* _Exercise directions_
Where the records hold the string "pinky", show the whole line it sits on.

* _Provided records_

== Segment start ==

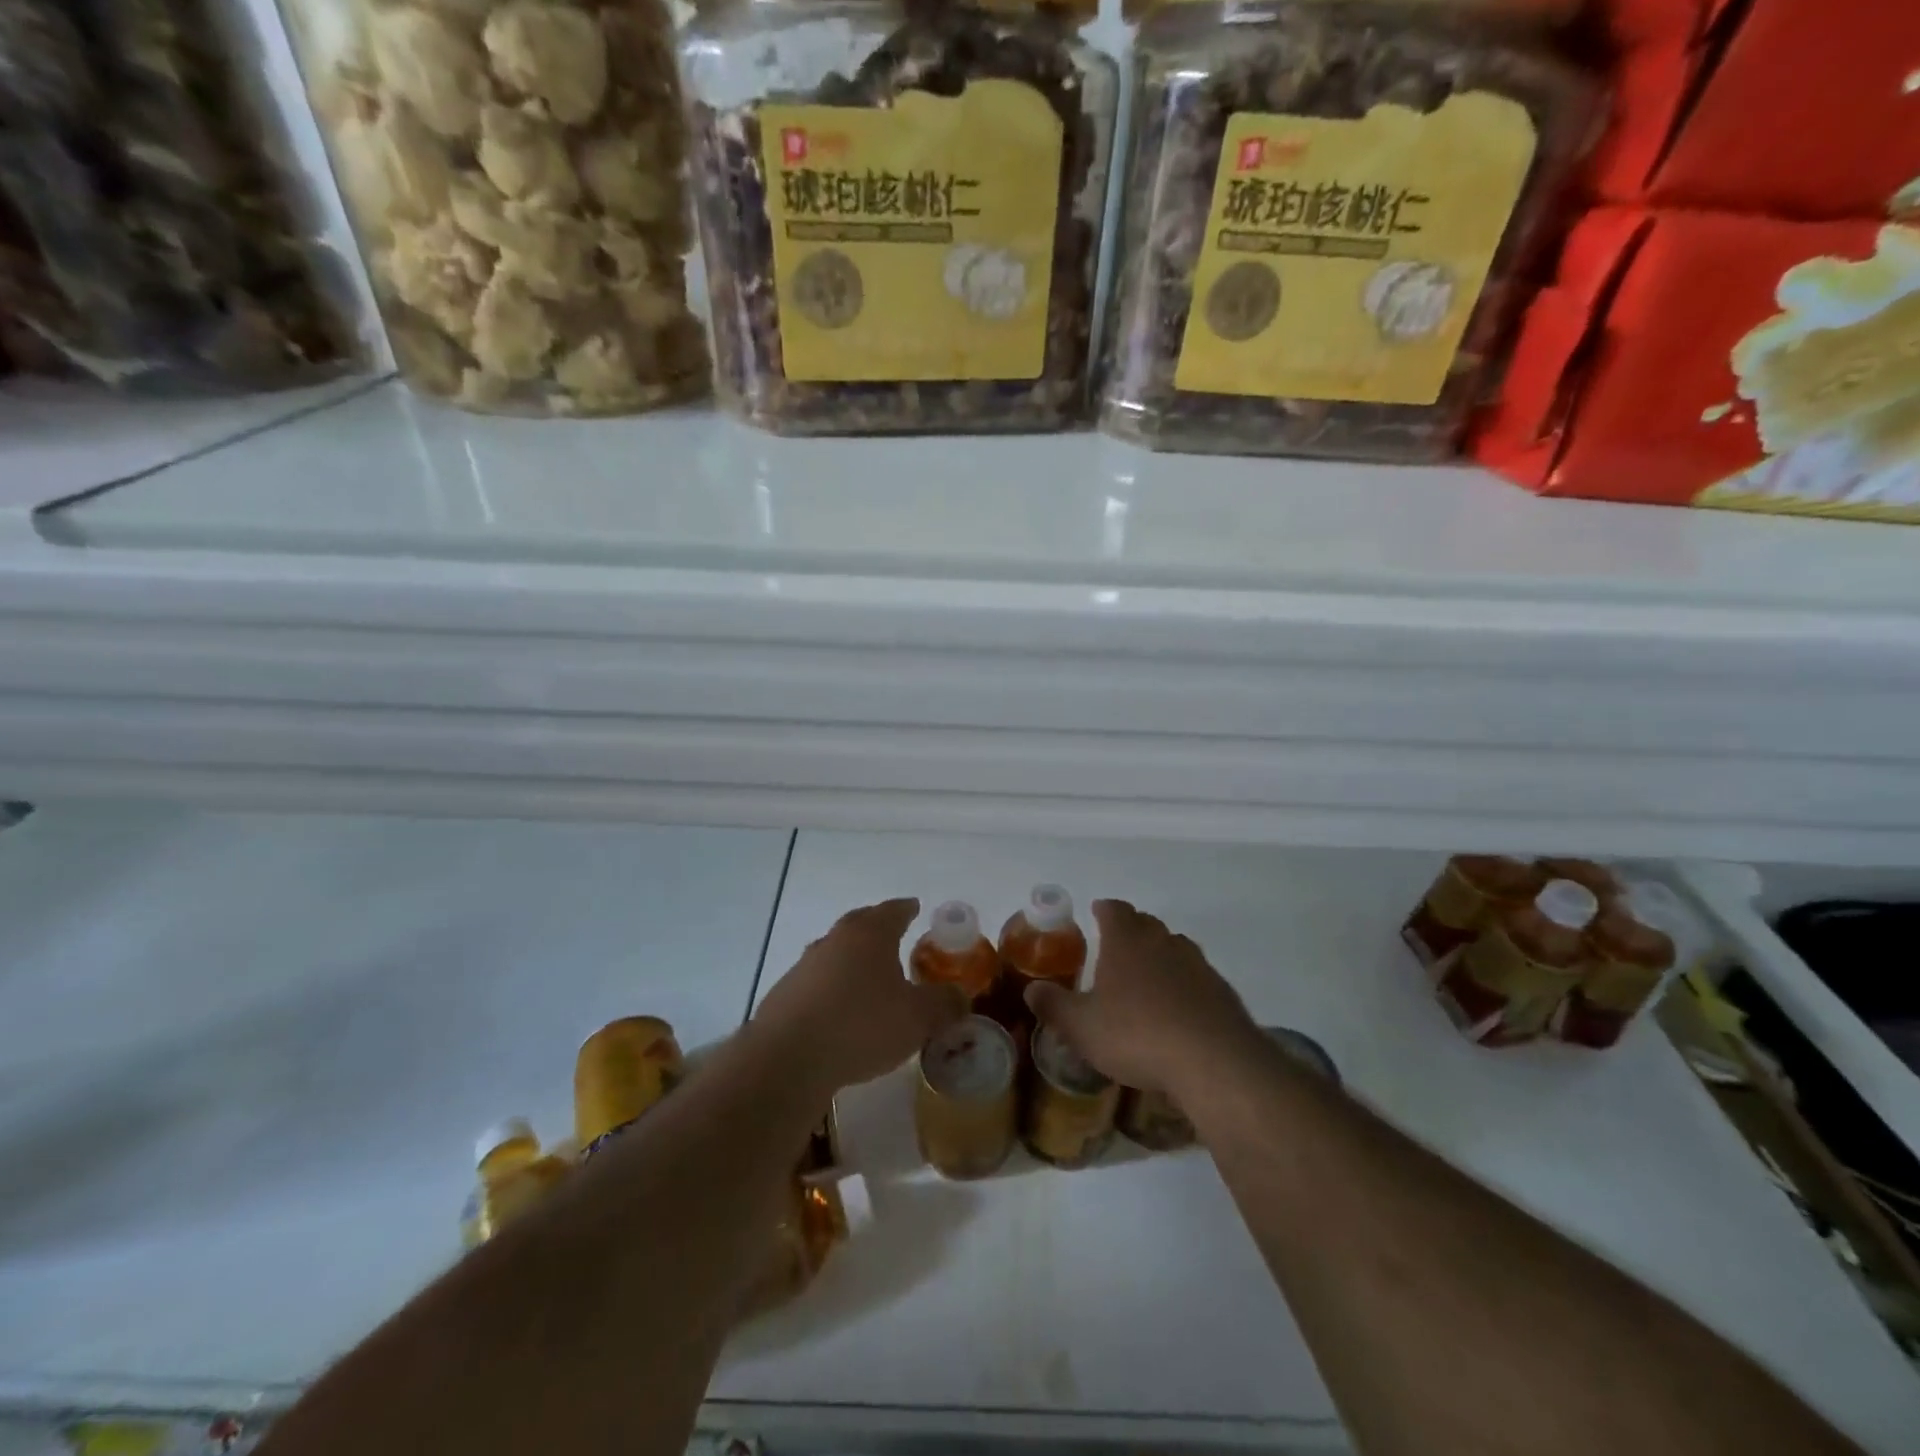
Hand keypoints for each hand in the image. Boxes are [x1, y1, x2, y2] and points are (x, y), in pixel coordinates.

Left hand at [754, 898, 965, 1092]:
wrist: (788, 1058)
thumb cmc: (862, 1025)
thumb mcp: (919, 1018)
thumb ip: (945, 1003)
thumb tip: (960, 996)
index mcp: (869, 934)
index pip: (893, 910)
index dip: (907, 910)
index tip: (914, 907)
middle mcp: (834, 940)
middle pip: (860, 925)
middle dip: (879, 931)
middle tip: (895, 940)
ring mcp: (805, 967)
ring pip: (836, 954)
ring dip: (853, 963)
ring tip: (869, 981)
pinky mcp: (784, 996)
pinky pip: (817, 984)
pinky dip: (832, 991)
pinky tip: (840, 1014)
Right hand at [1026, 899, 1262, 1095]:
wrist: (1214, 1062)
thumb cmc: (1137, 1035)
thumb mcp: (1082, 1027)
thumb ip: (1054, 1006)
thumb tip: (1031, 990)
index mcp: (1126, 941)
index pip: (1114, 910)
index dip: (1104, 910)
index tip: (1096, 912)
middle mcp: (1163, 942)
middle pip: (1146, 923)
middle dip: (1130, 929)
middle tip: (1116, 948)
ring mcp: (1197, 964)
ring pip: (1174, 947)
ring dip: (1159, 955)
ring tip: (1146, 978)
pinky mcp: (1221, 990)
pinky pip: (1196, 976)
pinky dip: (1184, 983)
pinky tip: (1178, 1009)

== Segment end ==

* _The completed task_
pinky mcp: (784, 996)
pinky pip: (817, 984)
pinky dip: (832, 991)
pinky tip: (840, 1014)
pinky mcp: (1221, 990)
pinky pip: (1196, 976)
pinky dip: (1184, 983)
pinky tip: (1178, 1009)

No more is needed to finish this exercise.